Nathan, cool it, man. Nobody in his right mind would say such a thing in earnest. Especially James.

. . . and if he did, I'd personally get on a bus to Texas and kick his a$$! :lol:


----------



## flippinout

Now that I understand the context, the intent of the comment is clear.

My blanket apologies to everyone, most especially James.


----------



## jskeen

Wow! I just happened back across this thread, and REALLY need to clarify that.

I was indeed quoting an unnamed poster in a different thread with that "same pattern in different materials" comment. I had considered it absurd when I saw it and considered this example a perfect place to refute the idea.

Nathan, You know I have the highest respect for your designs and craftsmanship.

Sorry for any ruffled feathers folks.

James


----------



## BC-Slinger

jskeen said:


> Wow! I just happened back across this thread, and REALLY need to clarify that.

_Data extract:_

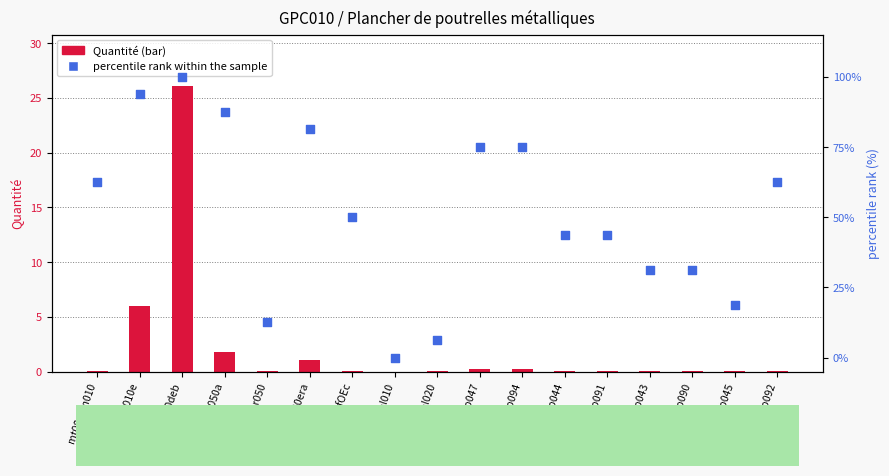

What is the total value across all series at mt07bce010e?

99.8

==

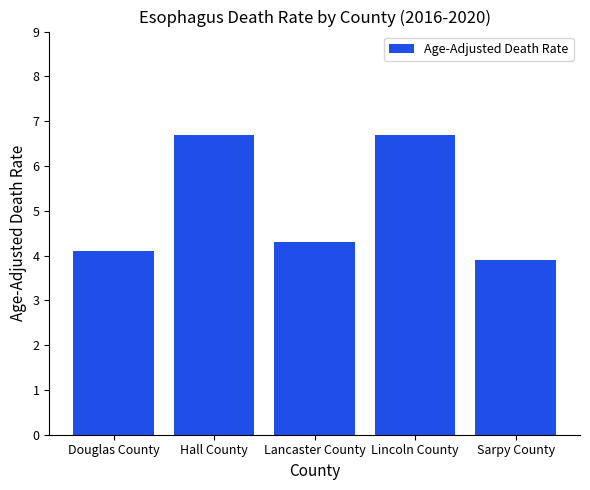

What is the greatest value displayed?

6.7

_Exercise tasks:_
(a) Can you repeat the forum thread word for word, from "My blanket apologies" to "refute the idea.", inclusive?
(b) How does the forum thread above go on after its last line? Continue it from that point.

_Results of the exercise:_
(a)
My blanket apologies to everyone, most especially James.


----------



## jskeen

Wow! I just happened back across this thread, and REALLY need to clarify that.

I was indeed quoting an unnamed poster in a different thread with that "same pattern in different materials" comment. I had considered it absurd when I saw it and considered this example a perfect place to refute the idea.

(b)
> 
> I was indeed quoting an unnamed poster in a different thread with that "same pattern in different materials" comment. I had considered it absurd when I saw it and considered this example a perfect place to refute the idea.
> 
> Nathan, You know I have the highest respect for your designs and craftsmanship.
> 
> Sorry for any ruffled feathers folks.
> 
> James


Great looking slingers Nathen a refreshing set of designs this time. :thumbsup:

Who would dare say such a thing or possibly have there own opinion in this world darn that person. :iagree:


----------



## Pawpawsailor

Gorgeous!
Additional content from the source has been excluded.